Why it's too early to declare the 60/40 portfolio dead

Why it's too early to declare the 60/40 portfolio dead

He noted that the return on a fixed income portfolio is comprised of two components: price and accrued interest. Once high interest rates impact the price component, longer-term portfolios will benefit from the higher rates. So, those with a 15-year retirement horizon can reprice part of their portfolio every three years and benefit from the higher interest coupons.

“They’d have five surge opportunities over the next 15 years. So, in a rising interest-rate environment, they can ride the yield curve and benefit from such high interest rates as they go forward,” said Hasanjee.

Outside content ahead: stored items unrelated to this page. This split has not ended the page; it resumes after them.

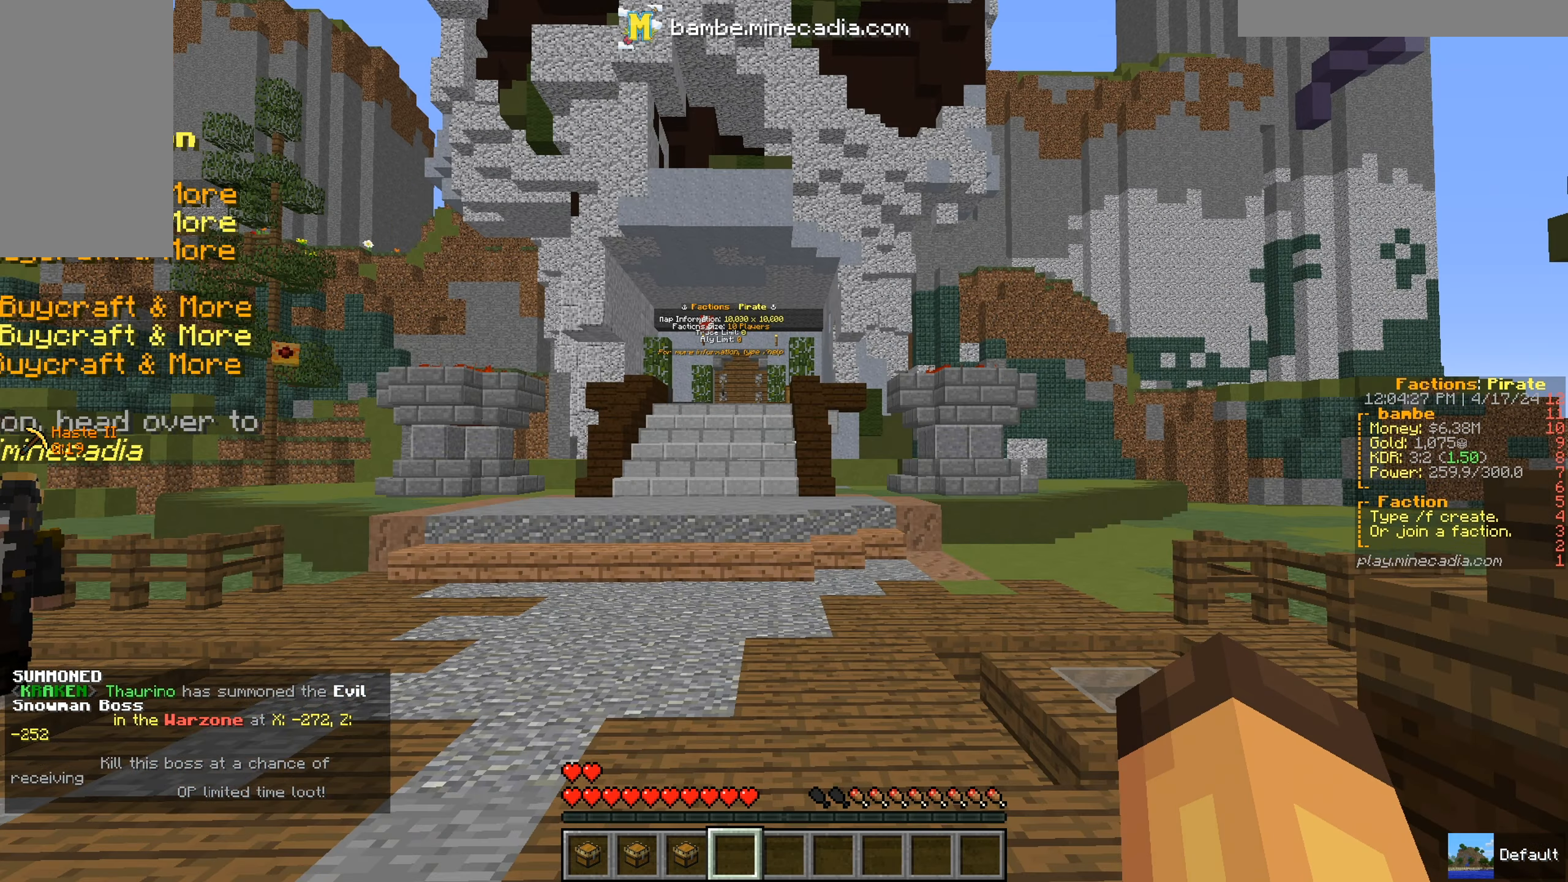
{"keys": ["w"], "mouse": [], "events": []}
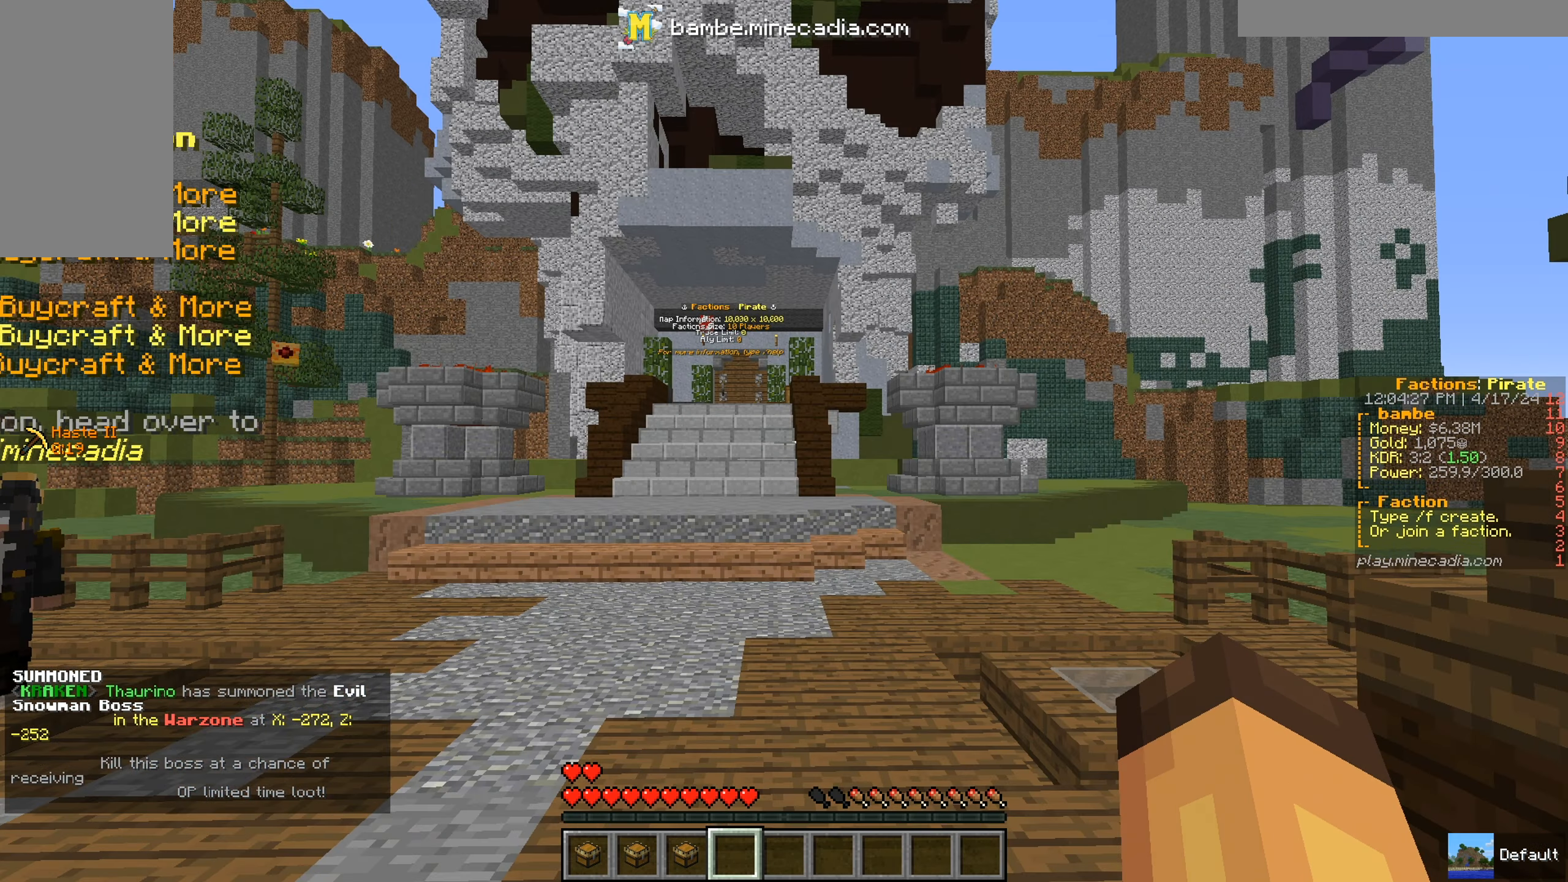
{"keys": ["w"], "mouse": [], "events": []}
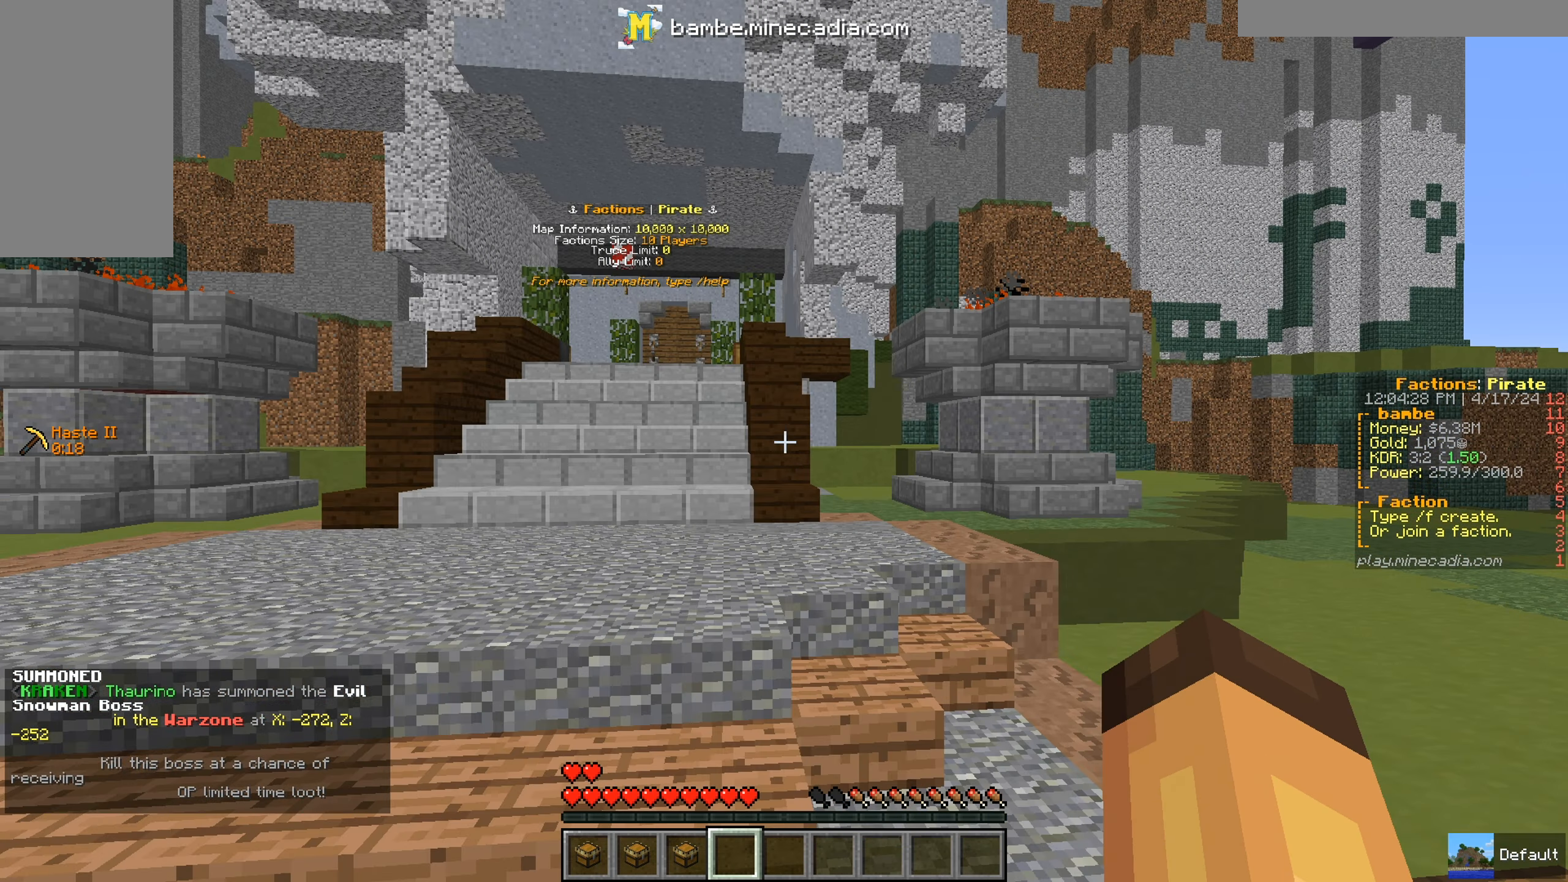
{"keys": ["w"], "mouse": [], "events": []}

He said some investors also think bonds have lost their yield utility in portfolios, “but we think investors should be overweight on bonds, given the current conditions. “We believe that the higher interest rates are going to generate the benefit of higher coupons, which will be beneficial to the investors as long as their investment horizon is longer.”

Hasanjee noted that their global credit fund was generating a 6% yield, so locking in yields at that level would be key for good investment.

“If you’re investing in bonds, or overweighting bonds, with such high yield to maturity, you’re reducing your equity risk in the portfolio and compensating for it with more bond risk,” he said. “Basically, by doing that, you’re bringing the portfolio volatility down. And, when rates go down, in future, your portfolio will benefit from higher bond prices.”